Linda se recostó en su silla. Dejó caer las manos a los costados.

—Es demasiado descabellado.

—Sé que lo parece. Pero si hay cualquier cosa…

—Es que es eso, no hay nada. Somos una familia corriente de clase media. Nos ocupamos de nuestros asuntos. No llamamos la atención. Mi marido es contable, por el amor de Dios.

—¿No ha recibido llamadas extrañas últimamente? ¿O amenazas?

—En absoluto. Esto no es como en los viejos tiempos; ahora todo son sociedades anónimas. Si un ejecutivo de un casino recoge una moneda del suelo, queda registrado en algún lugar del informe financiero. Todo está a la vista.

—¿Qué me dice del aspecto personal? —preguntó Serena—. Por favor, no se lo tome a mal, pero tengo que preguntarlo: ¿algún problema con las drogas o con el dinero?

—Lo siento, pero no llevo una doble vida. Lo que ve es lo que hay. Y lo mismo con mi marido.

—¿Son ustedes felices? ¿No han tenido problemas sexuales? ¿Aventuras o algo así?

Linda puso una mueca.

—Una vez a la semana el viernes por la noche es suficiente para los dos. Espero que no quiera conocer nuestra postura preferida.

—Lo siento —dijo Serena—. Sé que esto es muy indiscreto.

—Es que no veo cómo nuestra vida sexual puede ayudarle a descubrir quién mató a Peter. —Su voz sonó más áspera.

—Comprendo su impaciencia, pero se trata de un atropello muy inusual: en la mayoría de estos accidentes se ven implicadas personas del lugar, personas que iban bebidas. Están asustadas y huyen de la escena del crimen. Normalmente, al cabo de unos días un amigo o familiar los entrega, o la culpa puede con ellos y se presentan voluntariamente. No hay móvil ni intención. Pero lo que le ocurrió a Peter ya no parece un accidente.
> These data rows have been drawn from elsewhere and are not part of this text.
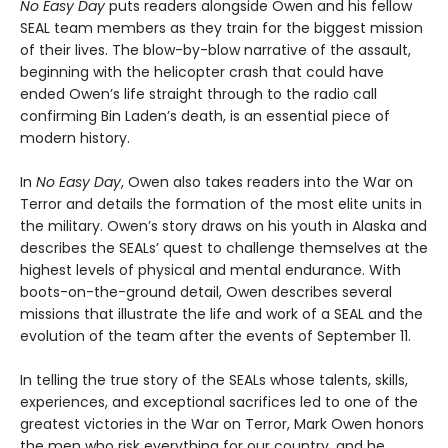
No Easy Day
puts readers alongside Owen and his fellow
SEAL team members as they train for the biggest mission
of their lives. The blow-by-blow narrative of the assault,
beginning with the helicopter crash that could have
ended Owen’s life straight through to the radio call
confirming Bin Laden’s death, is an essential piece of
modern history.
In
No Easy Day
, Owen also takes readers into the War on
Terror and details the formation of the most elite units in
the military. Owen’s story draws on his youth in Alaska and
describes the SEALs’ quest to challenge themselves at the
highest levels of physical and mental endurance. With
boots-on-the-ground detail, Owen describes several
missions that illustrate the life and work of a SEAL and the
evolution of the team after the events of September 11.
In telling the true story of the SEALs whose talents, skills,
experiences, and exceptional sacrifices led to one of the
greatest victories in the War on Terror, Mark Owen honors
the men who risk everything for our country, and he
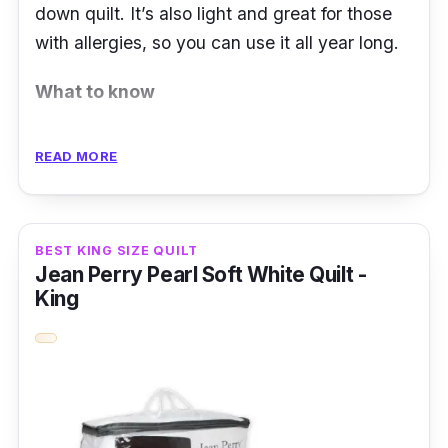
down quilt. It’s also light and great for those
with allergies, so you can use it all year long.
What to know
Down quilts are cozy additions to the
READ MORE
bedroom, but they aren’t so great for those
with allergies. If you’re looking for an allergy-
friendly quilt, try using an alternative down
BEST KING SIZE QUILT
quilt like this one from AKEMI.
Jean Perry Pearl Soft White Quilt -
King
Made with Suprelle™ Microfibres that are
engineered with German technology, this
AKEMI Luxe Alternative Down Quilt is light
and fluffy, just like a real down quilt. The fillers
are treated with Switzerland’s Sanitized®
—Me doy cuenta, pero no puedo ayudarla —insistió Linda—. No guardamos esqueletos en el armario. Se lo diría de ser así.

Serena la miró a los ojos. No había nada sospechoso en su mirada.

—¿Tiene alguna conexión con Reno? ¿Lo ha visitado recientemente?

—¿Reno? Hace años que no voy. Aquí está lleno de casinos, si quisiera meter una moneda en las tragaperras. ¿Por qué?

—Pensamos que quien lo hizo estuvo en Reno hace unas semanas. Encontramos un recibo en el coche. Tal vez haya alguna relación. ¿Tiene amigos o parientes allí?

—No, lo siento.

Serena asintió.

—Si se le ocurre algo o si sucede algo inusual, espero que me lo haga saber.

—Por supuesto que lo haré. Pero creo que se equivoca: no veo por qué nadie querría perjudicar a nuestra familia a propósito.

—Eso es lo que me da miedo —reconoció Serena.

—¿Por qué?

—Porque significa que tal vez no encontremos a esa persona antes de que mate a alguien más.